I’m not sure there was much
wind in March, but there have been plenty of showers this month – even if the
odd one has turned into hail or a downpour or an actual, full-blown storm with thunder and lightening.
Not,
of course, that that means that we are not still in the midst of a drought.
One
of the water companies, Thames, has at least had the decency to admit that it’s
easier to impose a hosepipe ban than to repair the leaks that see vast amounts
of water wasted.
This
is the same company that, just before the hosepipe ban began at the start of
the month, ratcheted up its prices to domestic customers by 6.7%.
And
it would be remiss of me not to point out that, when water was flogged off to
private companies 20 years ago, it was done so at a low price on the
understanding that investment would be needed in the infrastructure.
Well,
that was a top plan, wasn’t it?
Mind,
I’ve had no need to fill the watering can this week – even to water in my
latest plants.
But
however inclement the weather of recent days might have been – perfect for
National Gardening Week – it has hardly been disrupting the cycle of life that
is now becoming more obviously visible in my own little patch.
It’s
one thing to know something in theory, but it’s quite another to see it in
practice.
Take
the impact of really serious pruning. I might have known, in a rather abstract
fashion, that cutting stuff back doesn’t kill it but is good for growth, but
seeing it is entirely different.
After
Ian had cleared and paved the garden last autumn, it didn’t simply feel twice
as large as before, but it felt incredibly bare. The rose, which had grown
wildly for years, was lacking anything remotely green.
The
same could be said of the jasmine and the honeysuckle, while the pyracantha looked
as though it would take years to grow enough again to really fill in the
trellis and give us the greatest amount of privacy.
It
was the pyracantha that first showed its mettle, producing shoots quickly. When
it flowers, there will be more creamy white than I could have imagined possible
five months ago.
The
rose has since followed its lead and grown back at an astonishing rate. The
others are on the way too. What seemed to be simply dead, dry wood is suddenly
sprouting tiny, red pinpricks of life that are rapidly growing into shoots and
leaves. The bay tree too is responding well.
It
is astonishing to see this life force asserting itself.

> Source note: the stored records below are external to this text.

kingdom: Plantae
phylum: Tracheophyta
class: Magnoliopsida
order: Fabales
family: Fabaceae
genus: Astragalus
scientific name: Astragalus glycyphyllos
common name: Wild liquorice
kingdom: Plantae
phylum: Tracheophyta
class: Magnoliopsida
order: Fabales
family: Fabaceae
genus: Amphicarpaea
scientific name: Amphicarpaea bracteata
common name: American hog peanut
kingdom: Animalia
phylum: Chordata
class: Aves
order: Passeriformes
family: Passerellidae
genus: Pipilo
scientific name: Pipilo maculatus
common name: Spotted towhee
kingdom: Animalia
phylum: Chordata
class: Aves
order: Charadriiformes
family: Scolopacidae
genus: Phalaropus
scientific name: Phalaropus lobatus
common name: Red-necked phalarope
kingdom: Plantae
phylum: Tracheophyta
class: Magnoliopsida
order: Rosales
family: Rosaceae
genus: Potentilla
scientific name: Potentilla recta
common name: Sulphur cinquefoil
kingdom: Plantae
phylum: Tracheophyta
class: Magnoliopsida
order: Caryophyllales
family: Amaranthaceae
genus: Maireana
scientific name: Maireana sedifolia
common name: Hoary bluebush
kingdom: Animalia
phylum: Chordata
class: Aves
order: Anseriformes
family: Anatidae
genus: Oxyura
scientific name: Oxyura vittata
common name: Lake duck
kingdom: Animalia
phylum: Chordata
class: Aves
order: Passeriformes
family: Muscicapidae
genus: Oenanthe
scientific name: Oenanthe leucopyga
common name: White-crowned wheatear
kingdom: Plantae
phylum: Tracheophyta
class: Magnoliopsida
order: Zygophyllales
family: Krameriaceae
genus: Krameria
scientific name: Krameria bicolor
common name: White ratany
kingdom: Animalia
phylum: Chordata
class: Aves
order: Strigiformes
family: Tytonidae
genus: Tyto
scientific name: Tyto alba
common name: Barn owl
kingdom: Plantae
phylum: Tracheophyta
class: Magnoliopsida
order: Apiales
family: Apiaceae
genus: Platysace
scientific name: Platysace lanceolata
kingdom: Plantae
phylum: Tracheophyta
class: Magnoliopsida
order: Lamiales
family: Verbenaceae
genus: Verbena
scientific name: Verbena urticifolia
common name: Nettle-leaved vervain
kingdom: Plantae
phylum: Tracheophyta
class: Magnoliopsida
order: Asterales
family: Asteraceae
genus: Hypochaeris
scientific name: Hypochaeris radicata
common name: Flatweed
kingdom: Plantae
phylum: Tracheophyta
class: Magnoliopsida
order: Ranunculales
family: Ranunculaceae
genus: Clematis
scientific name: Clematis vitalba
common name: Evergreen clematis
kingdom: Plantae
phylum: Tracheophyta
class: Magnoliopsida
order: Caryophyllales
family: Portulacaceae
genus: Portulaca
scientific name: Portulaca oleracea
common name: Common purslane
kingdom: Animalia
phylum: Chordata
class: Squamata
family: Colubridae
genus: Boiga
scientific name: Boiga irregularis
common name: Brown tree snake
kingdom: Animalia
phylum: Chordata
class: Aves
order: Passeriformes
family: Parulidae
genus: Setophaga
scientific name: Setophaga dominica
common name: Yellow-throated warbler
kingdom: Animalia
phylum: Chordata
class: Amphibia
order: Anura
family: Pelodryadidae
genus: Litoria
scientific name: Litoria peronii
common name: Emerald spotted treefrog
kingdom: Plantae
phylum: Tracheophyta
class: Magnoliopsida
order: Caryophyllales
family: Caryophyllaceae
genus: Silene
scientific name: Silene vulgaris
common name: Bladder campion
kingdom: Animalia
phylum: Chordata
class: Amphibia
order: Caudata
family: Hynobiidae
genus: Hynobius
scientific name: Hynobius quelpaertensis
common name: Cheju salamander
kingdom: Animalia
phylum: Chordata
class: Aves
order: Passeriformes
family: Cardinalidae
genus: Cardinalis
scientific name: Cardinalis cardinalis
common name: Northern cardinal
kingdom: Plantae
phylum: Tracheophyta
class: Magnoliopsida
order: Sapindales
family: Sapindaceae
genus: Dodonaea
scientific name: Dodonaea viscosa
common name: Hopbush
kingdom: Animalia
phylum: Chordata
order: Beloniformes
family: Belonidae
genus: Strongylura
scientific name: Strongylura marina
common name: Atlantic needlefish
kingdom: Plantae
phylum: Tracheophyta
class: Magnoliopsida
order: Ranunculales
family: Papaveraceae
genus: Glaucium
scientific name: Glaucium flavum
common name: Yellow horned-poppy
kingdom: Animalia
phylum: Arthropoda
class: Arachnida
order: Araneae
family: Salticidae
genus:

Things won't be left in such a fashion again. I've bought a guide to pruning, plus good secateurs for all jobs.
Earlier,
a bee was hovering around the lithodoro diffusa – a glorious mass of small, bell-like blue flowers – thrusting its face into one flower after another.
Other striped insects gathered pollen from the purple and blue daisy-like flowers nearby.
And
yesterday, there was the sight of the first seedling popping it’s tiny,
seedling leaves up toward the light – a baby radish.
I
bought more pots this morning and, between showers, have done the weekend’s
necessary dead-heading and waggling of my slug-detecting piece of bamboo under
every pot that requires it.
Those perched on plastic domes should be pretty safe – which is good thing, since those are mostly the very heaviest pots.
Those perched on plastic domes should be pretty safe – which is good thing, since those are mostly the very heaviest pots.
Considerable
amounts of nasturtiums will be bought tomorrow and potted up – although the
spray does seem to be doing its job and reducing the whitefly. But the mint
will have to be spritzed tomorrow too, since greenfly have now arrived on that.
And
then I shall sit back for the rest of the day as my garden grows, and in the hope that May will, after the fashion of that little bit of doggrel, produce yet more flowers.